- INSTRUCTION:
Across the records that follow, give the number of lines containing the word "Gross" and nothing else.

╭─ DATA FOR PROCESSING

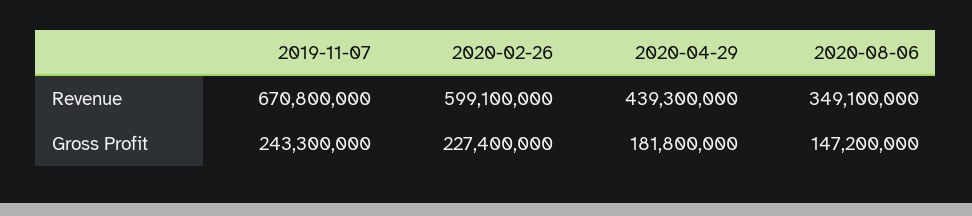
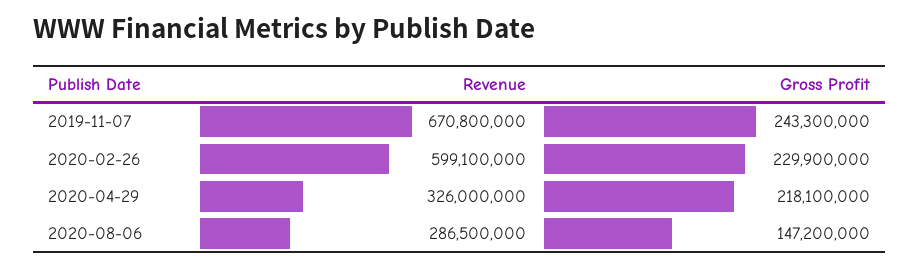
  {
    "2019-11-07": {
      "Revenue": 670800000,
      "Gross Profit": 243300000
    },
    "2020-02-26": {
      "Revenue": 599100000,
-     "Gross Profit": 227400000
+     "Gross Profit": 229900000
    },
    "2020-04-29": {
-     "Revenue": 439300000,
+     "Revenue": 326000000,
-     "Gross Profit": 181800000
+     "Gross Profit": 218100000
    },
    "2020-08-06": {
-     "Revenue": 349100000,
+     "Revenue": 286500000,
      "Gross Profit": 147200000
    }
  }

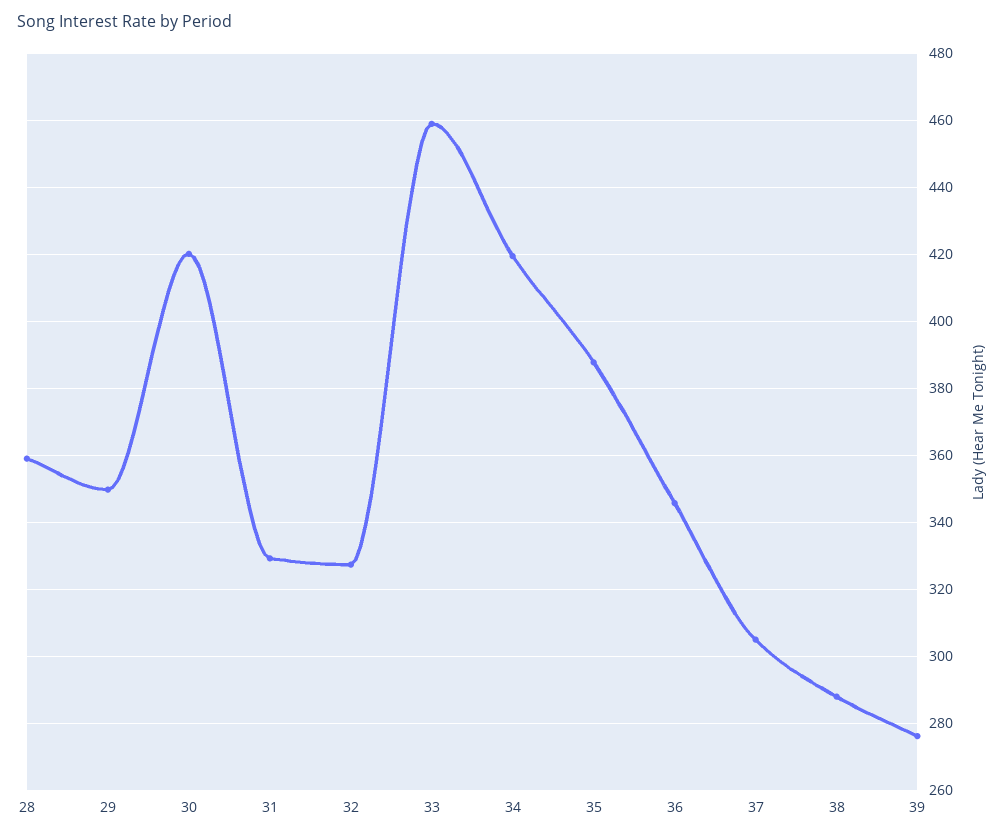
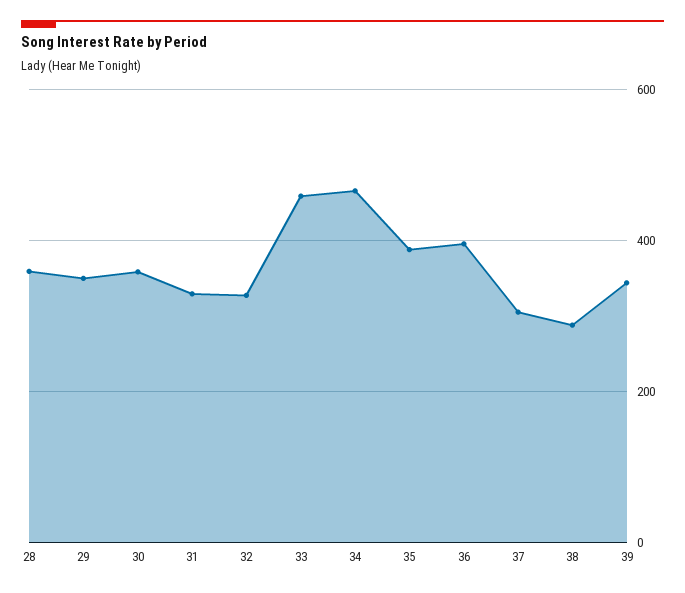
  {
    "28": 360,
    "29": 350,
-   "30": 420,
+   "30": 360,
    "31": 330,
    "32": 328,
    "33": 460,
-   "34": 420,
+   "34": 460,
    "35": 388,
-   "36": 346,
+   "36": 400,
    "37": 306,
    "38": 288,
-   "39": 276
+   "39": 340
  }

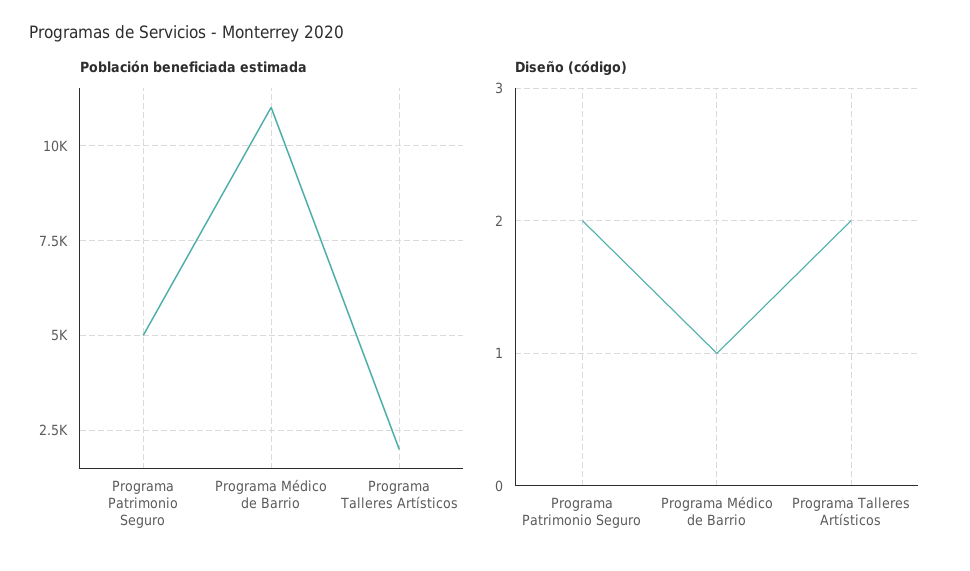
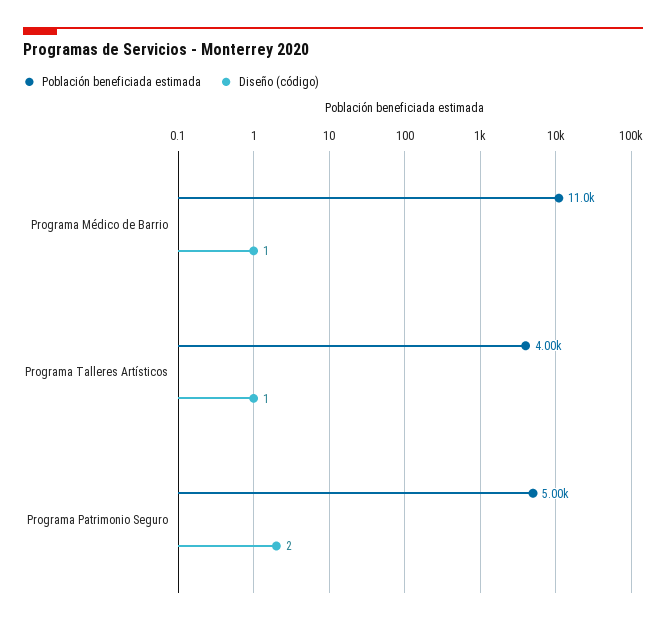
  {
    "Población beneficiada estimada": {
      "Programa Patrimonio Seguro": 5000,
      "Programa Médico de Barrio": 11000,
-     "Programa Talleres Artísticos": 2000
+     "Programa Talleres Artísticos": 4000
    },
    "Diseño (código)": {
      "Programa Patrimonio Seguro": 2,
      "Programa Médico de Barrio": 1,
-     "Programa Talleres Artísticos": 2
+     "Programa Talleres Artísticos": 1
    }
  }

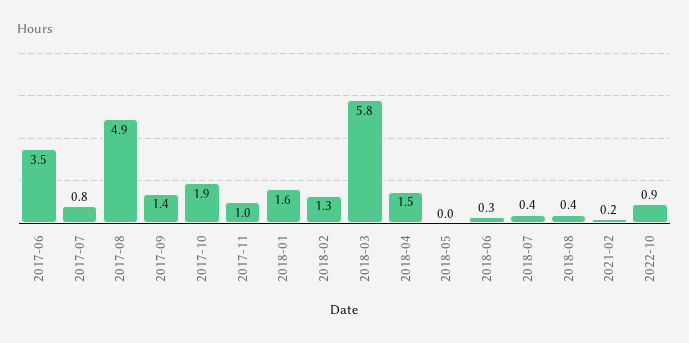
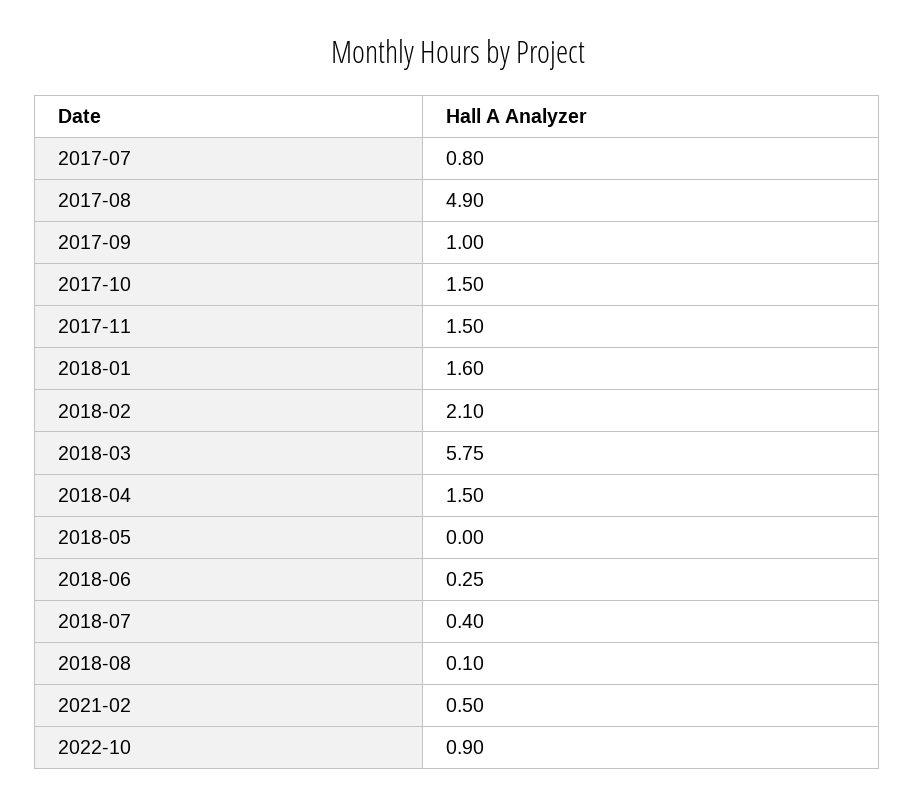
  {
-   "2017-06": 3.5,
    "2017-07": 0.8,
    "2017-08": 4.9,
-   "2017-09": 1.4,
+   "2017-09": 1,
-   "2017-10": 1.9,
+   "2017-10": 1.5,
-   "2017-11": 1,
+   "2017-11": 1.5,
    "2018-01": 1.6,
-   "2018-02": 1.3,
+   "2018-02": 2.1,
    "2018-03": 5.75,
    "2018-04": 1.5,
    "2018-05": 0,
    "2018-06": 0.25,
    "2018-07": 0.4,
-   "2018-08": 0.4,
+   "2018-08": 0.1,
-   "2021-02": 0.2,
+   "2021-02": 0.5,
    "2022-10": 0.9
  }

╰─

- RESULT OF THE TASK:
6